Opinión | sedimentos

La levedad de las libélulas

Carlos López Otín, eminente científico universal, nos deja maravillados tanto por sus conocimientos sobre la salud como por su profunda humanidad. Merced a un consolidado prestigio, alcanzado a través de investigaciones en el área de la biología molecular sobre el cáncer y el envejecimiento, ha recibido varias nominaciones al Nobel y Princesa de Asturias; de talante sencillo y humilde, una de sus más notables cualidades es la gratitud, de la cual hace gala en cuanto tiene ocasión. Gratitud hacia sus mentores en la Facultad de Medicina de Zaragoza y a quienes le fueron guiando en su desarrollo profesional, orientándole temprano hacia Madrid, donde su primera y gran maestra fue Margarita Salas, la cual cimentó su vocación en bioquímica y biología molecular, trasfondo de sus trabajos sobre la salud, desde una concepción holística basada en un acentuado humanismo.

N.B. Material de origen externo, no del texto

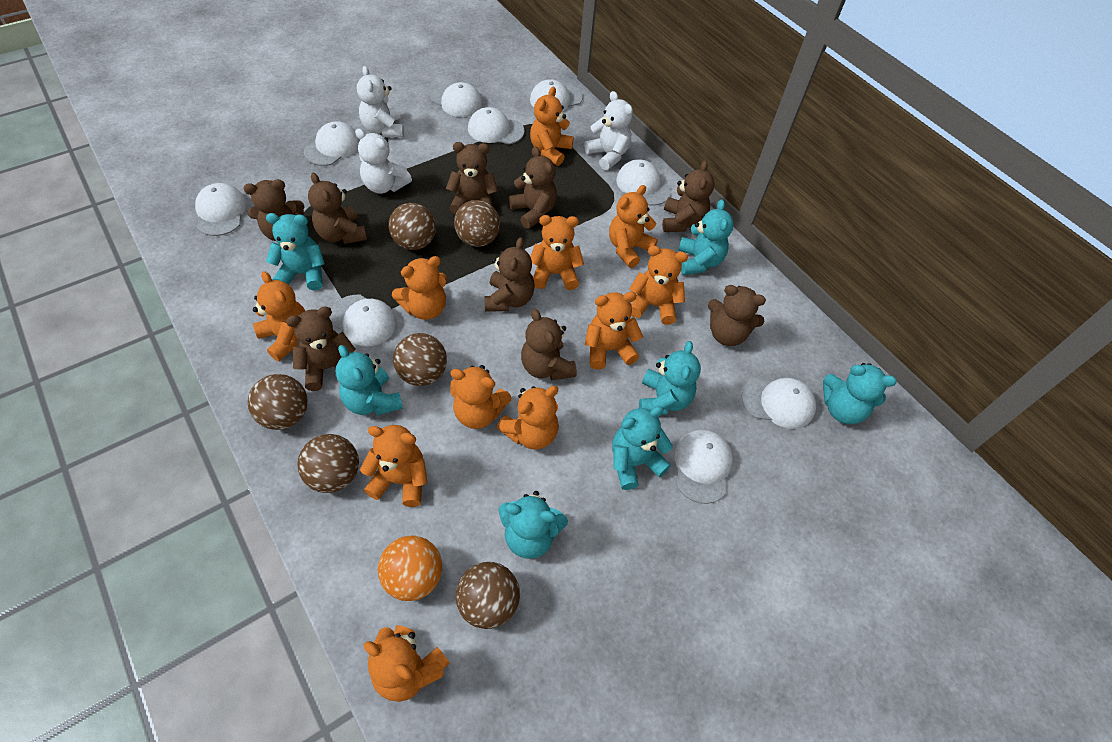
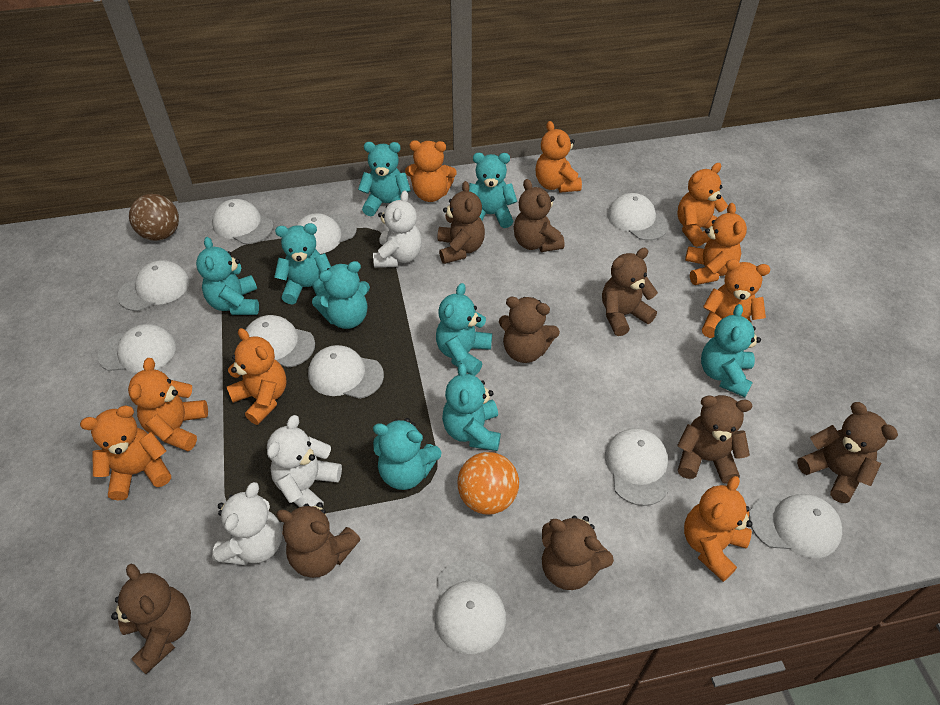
brown ball: 6 -> 1
orange teddy bear: 11 -> 9
turquoise teddy bear: 7 -> 9
white cap: 9 -> 10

Carlos creció en un hogar donde se estimuló su ansia de conocimiento, rodeado de unos padres que le inculcaron un gran amor hacia la naturaleza y la ciencia, advirtiéndole sobre la necesidad de estudio y trabajo para que el talento fructifique. Hoy, Carlos, que reprueba la vieja distinción entre letras y ciencias, considera que la creatividad científica no se distingue de la artística, en tanto que admira y respeta la sabiduría natural ejercida por personas sin formación que, autónomas y autodidactas, buscan con insistencia satisfacer su curiosidad y saber más sobre todo cuanto las rodea.

En su reciente obra La levedad de las libélulas, aborda desde una perspectiva innovadora la salud y el bienestar emocional; también concluye que nunca se podrá erradicar totalmente el cáncer, el cual habitará siempre entre nosotros, pues es consustancial al género humano de por sí muy vulnerable ante la enfermedad; sin embargo, su curación será cada día más factible.